**Task requirements**
• a. Read the integration passage and decide whether each statement agrees with it: (i) for a definite integral, the bounds change once the substitution is performed; (ii) boundary terms must not be applied directly to the antiderivative. Answer yes or no for each, and quote the deciding words of the passage.
• b. Proceed with the integration passage, beginning after its last sentence.

**Extract to read**
## Begin

Case II: Integrands containing a2 + x2
Let <math>x = a \tan \theta,</math> and use the identity <math>1+\tan^2 \theta = \sec^2 \theta.</math>
Examples of Case II
Example 1
In the integral
<math display=block>\int\frac{dx}{a^2+x^2}</math>
we may write
<math display=block>x=a\tan\theta,\quad dx=a\sec^2\theta\, d\theta, \quad \theta=\arctan\frac{x}{a},</math>
so that the integral becomes
<math display=block>\begin{align}
\int\frac{dx}{a^2+x^2} &= \int\frac{a\sec^2\theta\, d\theta}{a^2 + a^2\tan^2\theta} \\[6pt]
&= \int\frac{a\sec^2\theta\, d\theta}{a^2(1+\tan^2\theta)} \\[6pt]
&= \int\frac{a\sec^2\theta\, d\theta}{a^2\sec^2\theta} \\[6pt]
&= \int\frac{d\theta}{a} \\[6pt]
&= \frac{\theta}{a}+C \\[6pt]
&= \frac{1}{a} \arctan \frac{x}{a} + C,
\end{align}</math>
provided <math>a \neq 0.</math>
For a definite integral, the bounds change once the substitution is performed and are determined using the equation <math>\theta = \arctan\frac{x}{a},</math> with values in the range <math>-\frac{\pi}{2} < \theta < \frac{\pi}{2}.</math> Alternatively, apply the boundary terms directly to the formula for the antiderivative.

## End

**Record excerpts**
## Begin

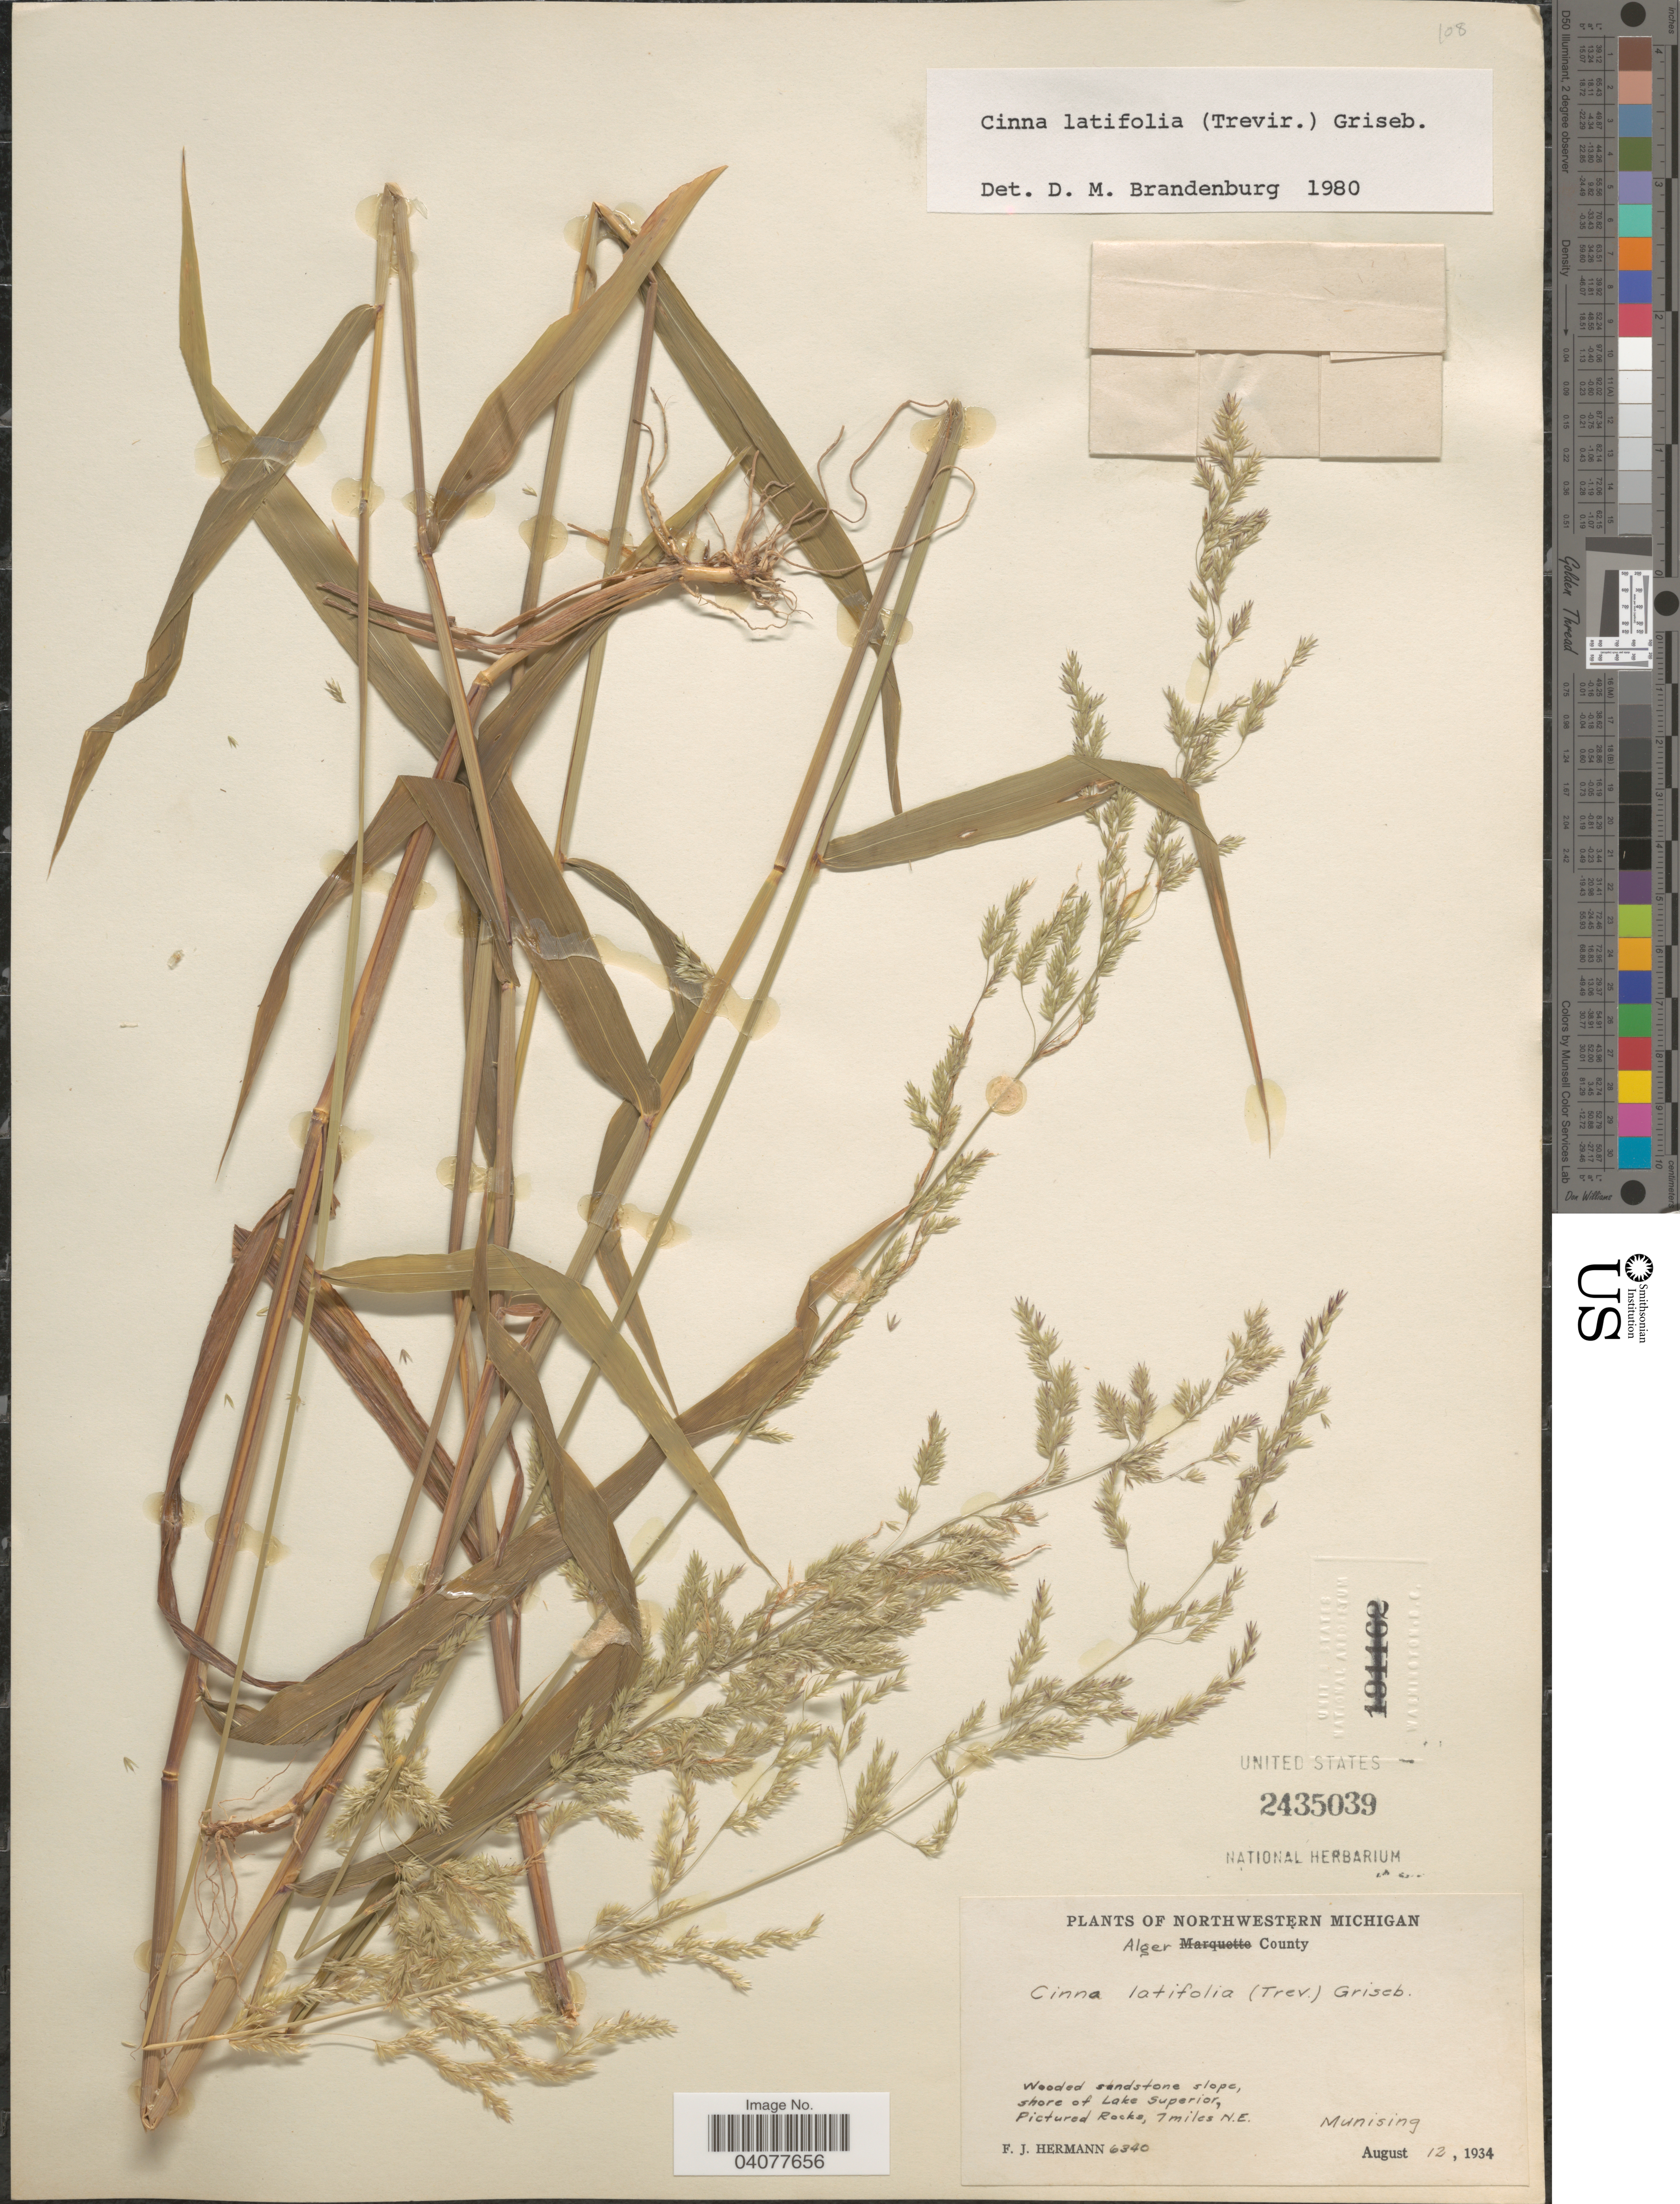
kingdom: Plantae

## End
## Begin

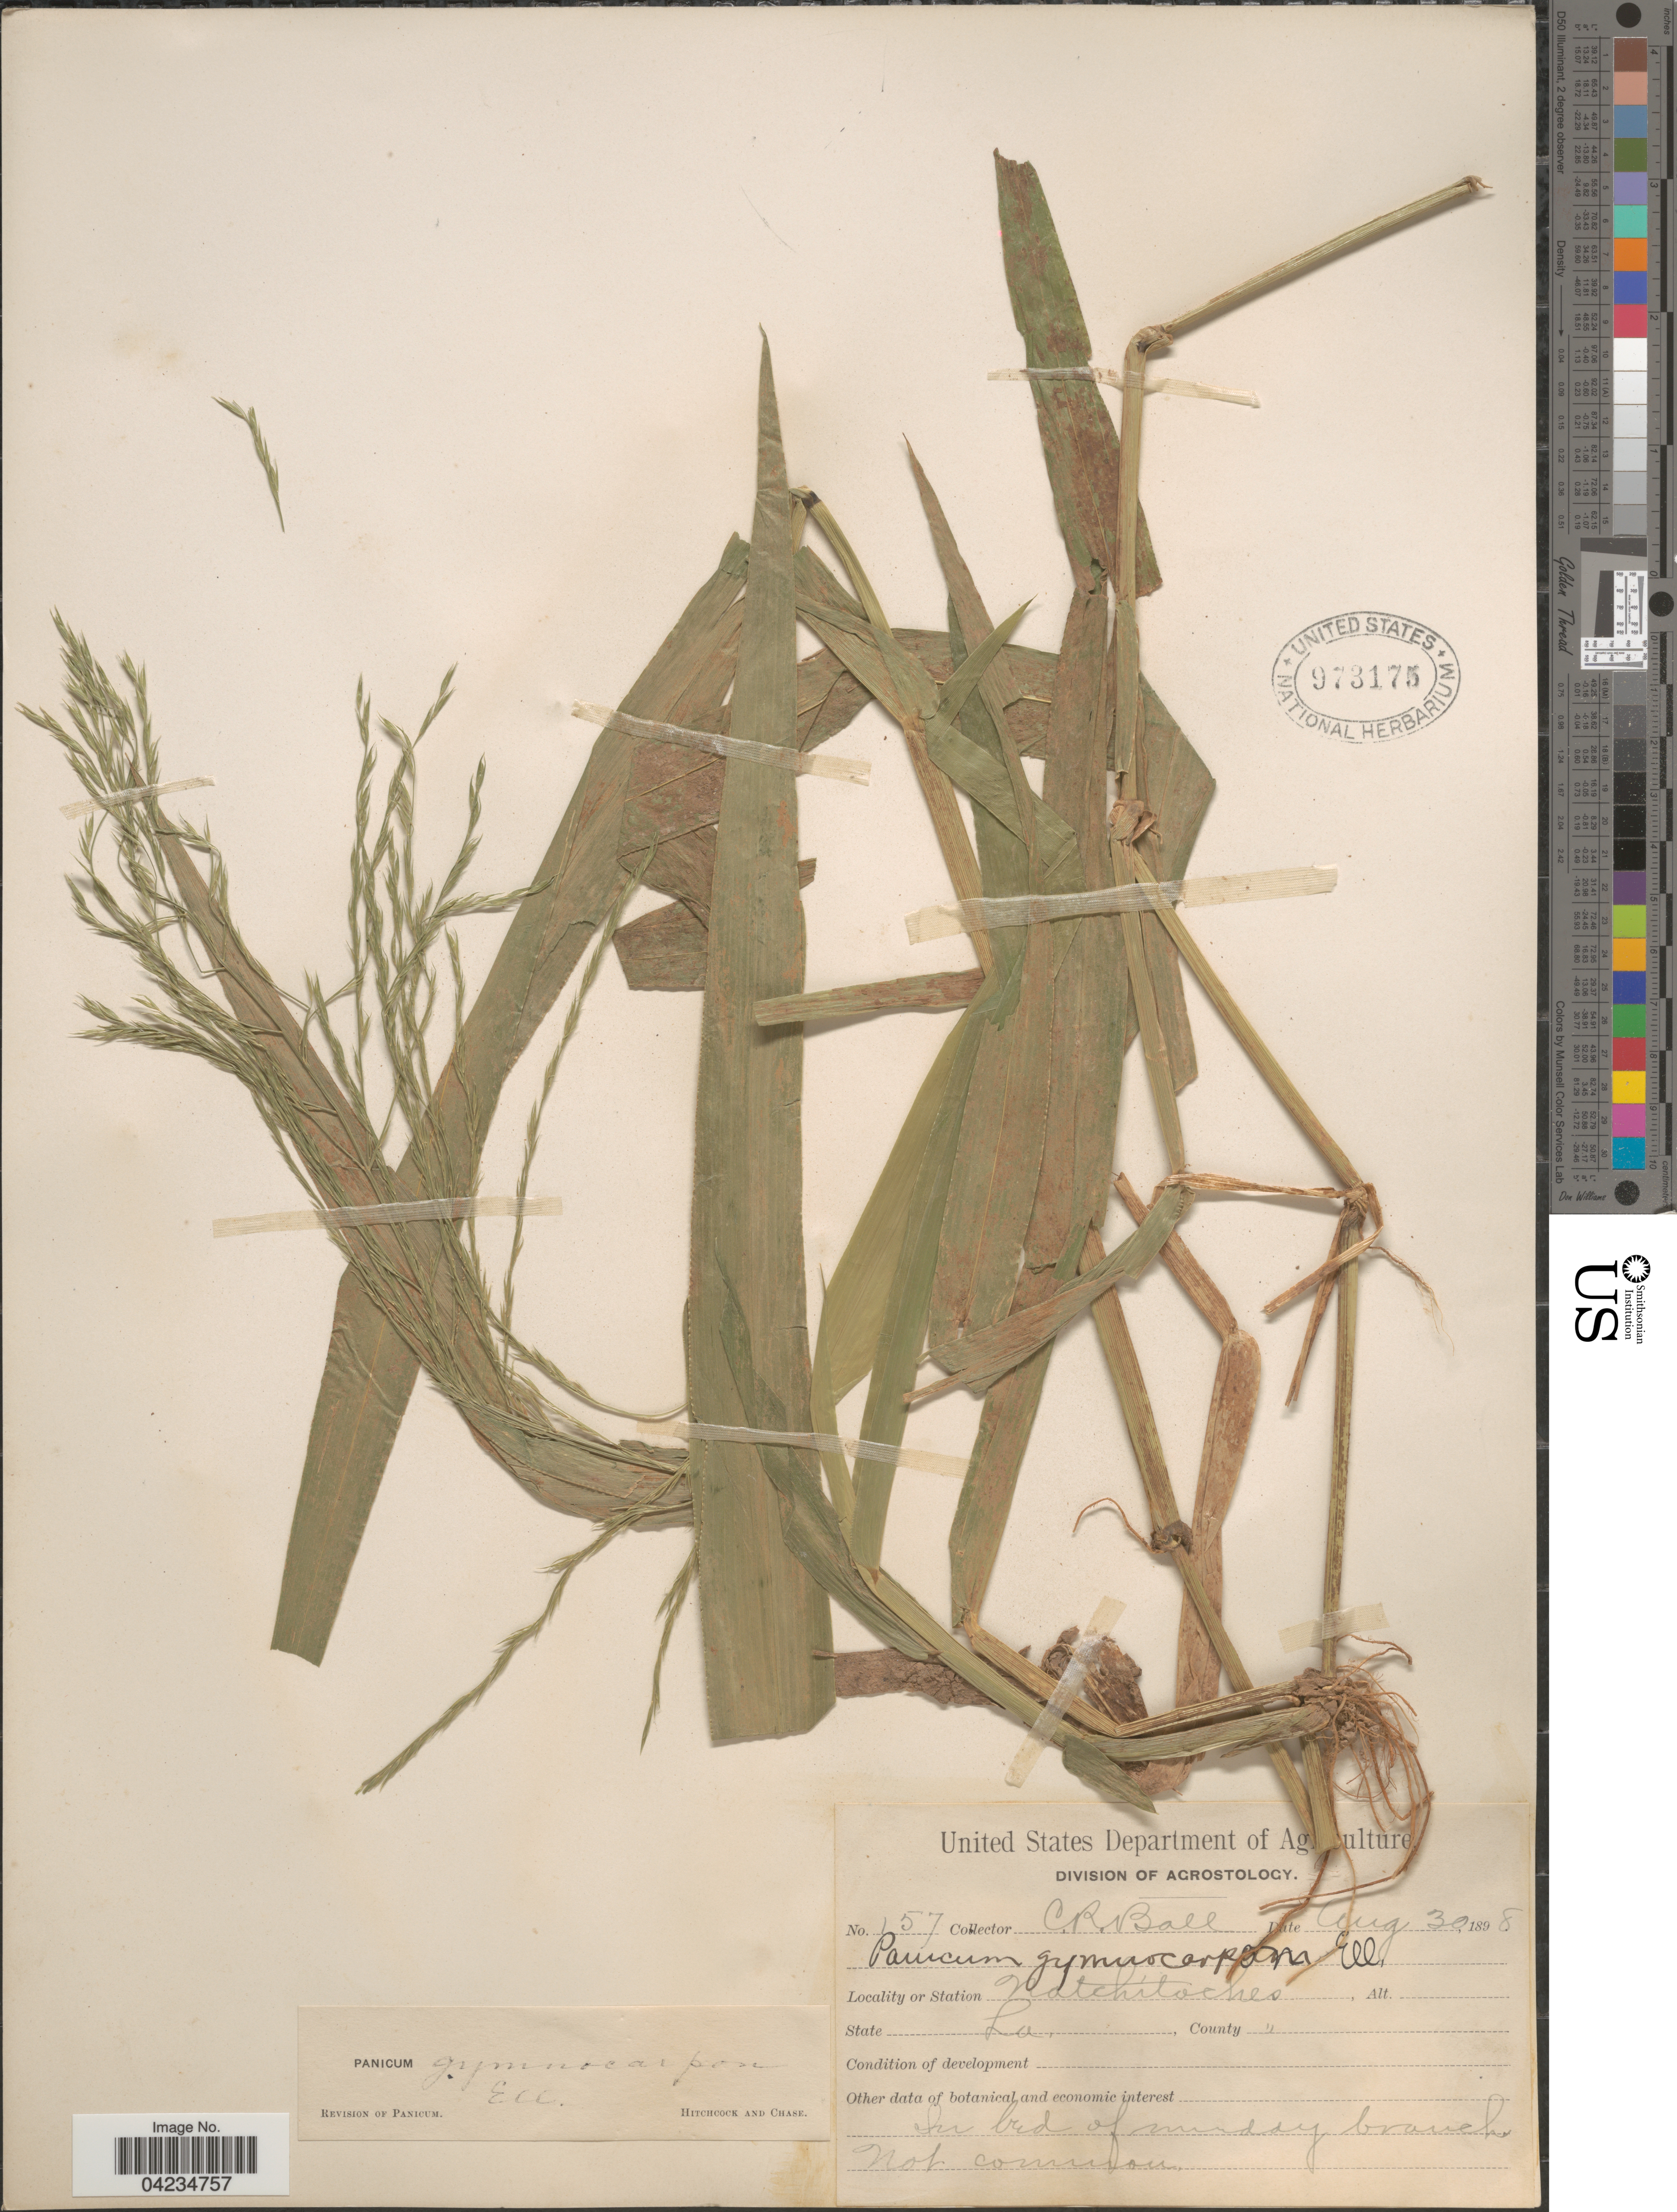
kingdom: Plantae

## End

**Results by task**
• a.
(i) Yes: "For a definite integral, the bounds change once the substitution is performed"
(ii) No: "Alternatively, apply the boundary terms directly to the formula for the antiderivative."

• b.
For example, the definite integral
<math display=block>\int_0^1\frac{4\, dx}{1+x^2}\,</math>
may be evaluated by substituting <math>x = \tan\theta, \,dx = \sec^2\theta\,d\theta,</math> with the bounds determined using <math>\theta = \arctan x.</math>
Since <math>\arctan 0 = 0</math> and <math>\arctan 1 = \pi/4,</math> <math display=block>\begin{align}
\int_0^1\frac{4\,dx}{1+x^2} &= 4\int_0^1\frac{dx}{1 + x^2} \\[6pt]
&= 4\int_0^{\pi/4}\frac{\sec^2\theta\, d\theta}{1+\tan^2\theta} \\[6pt]
&= 4\int_0^{\pi/4}\frac{\sec^2\theta\, d\theta}{\sec^2\theta} \\[6pt]
&= 4\int_0^{\pi/4}d\theta \\[6pt]
&= (4\theta)\Bigg|^{\pi/4}_0 = 4 \left (\frac{\pi}{4} - 0 \right) = \pi.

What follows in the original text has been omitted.